ALCHIMIAalchimia

Ah, credetti che l'athanor si fosse ingigantito a dismisura fino ad atterrirmi. Alla luce della fiamma mi accorsi che le ampolle erano tante più di quante immaginassi, e gli alambicchi balenavano verdi come le mie mani sulle mensole in alto. Indietreggiando, inciampai sui gradini e come ci si sveglia da un lungo sogno caddi sbattendo la faccia contro la grande libreria di quercia. Due libri, di quelli che i miei occhi stanchi avevano da tempo rinunciato a decifrare, mi caddero davanti mentre il dolore mi singhiozzava gli arti: erano l'Opus Chirurgicum di Paracelso e la Naturalis Historia di Plinio. Cosciente che rimaneva poco gas nel cannello e l'oscurità era prossima a venire, cercai a frenetici tastoni la candela, non la trovai. Niente in realtà mi lasciava credere che l'avrei trovata e già il fuoco si estingueva, già l'athanor riempiva tre quarti della stanza e a me restava poco tempo, anche se lì per lì è una frase che nessuno può dire.
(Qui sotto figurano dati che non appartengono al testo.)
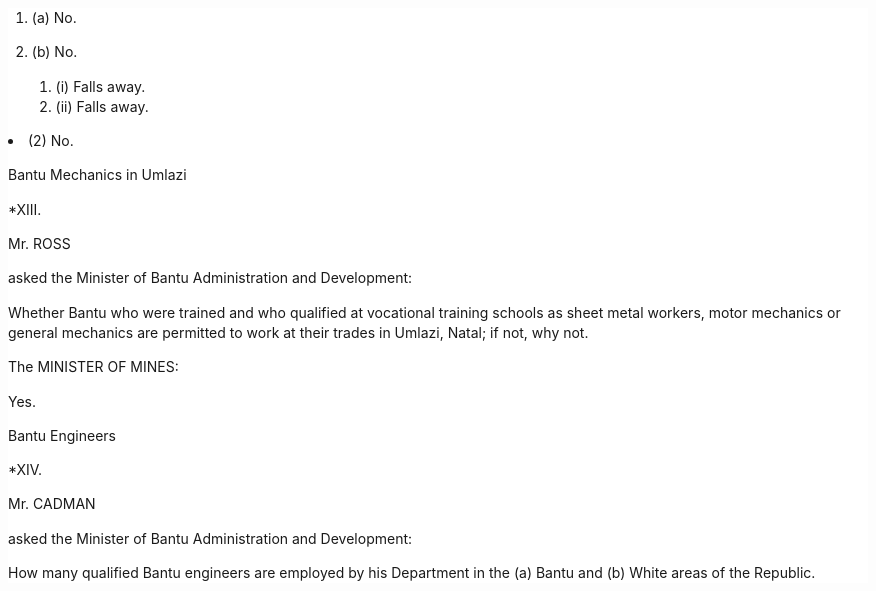 <ol>

<li>(a) No.</li>

<li><p>(b) No.</p>

<ol>

<li>(i) Falls away.</li>

<li>(ii) Falls away.</li>

</ol></li></ol></li>

<li>(2) No.</li>

</ol>

</answer>

</oralStatements>

<oralStatements>

<heading>Bantu Mechanics in Umlazi</heading>

<question by="#ross" to="#minister_of_mines">

<num>*XIII.</num>

<from>Mr. ROSS</from>

<p>asked the Minister of Bantu Administration and Development:</p>

<p>Whether Bantu who were trained and who qualified at vocational training schools as sheet metal workers, motor mechanics or general mechanics are permitted to work at their trades in Umlazi, Natal; if not, why not.</p>

</question>

<answer by="#minister_of_mines" to="#ross">

<from>The MINISTER OF MINES:</from>

<p>Yes.</p>

</answer>

</oralStatements>

<oralStatements>

<heading>Bantu Engineers</heading>

<question by="#cadman" to="#minister_of_mines">

<num>*XIV.</num>

<from>Mr. CADMAN</from>

<p>asked the Minister of Bantu Administration and Development:</p>

<p>How many qualified Bantu engineers are employed by his Department in the (a) Bantu and (b) White areas of the Republic.</p>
Com'era ipocrita pregare e ci provai eccome, ma dal vortice dei pensieri se ne staccava sempre uno che andava a inquinare il filo di bestemmie, finchè mi convinsi di non aver mai conosciuto nessuna litania. Ranicchiato sull'urlo della ferita e della sostanza escrementizia cosa resta, mi chiesi, e una voce -veniva da me, dai libri, veniva dall'athanor proiettato oltre il soffitto verso Alpha Centauri?- rispose: la Pietra. Pietra liscia e irragionevole, pietra quieta e terribile, per te fu l'inconcepibile salmodiare che a lungo ululai. Quando aprii gli occhi non li avevo mai chiusi. La stanza era quella di sempre, il freddo la rendeva inospitale. Gocciolava il naso sulle poche cose che raccolsi e che appoggiai sul tavolo lasciando il resto vinto dal disordine, andai a dormire di un sonno pesante. L'athanor continuò a borbottare nel suo angolo, e si spense solo a tarda notte.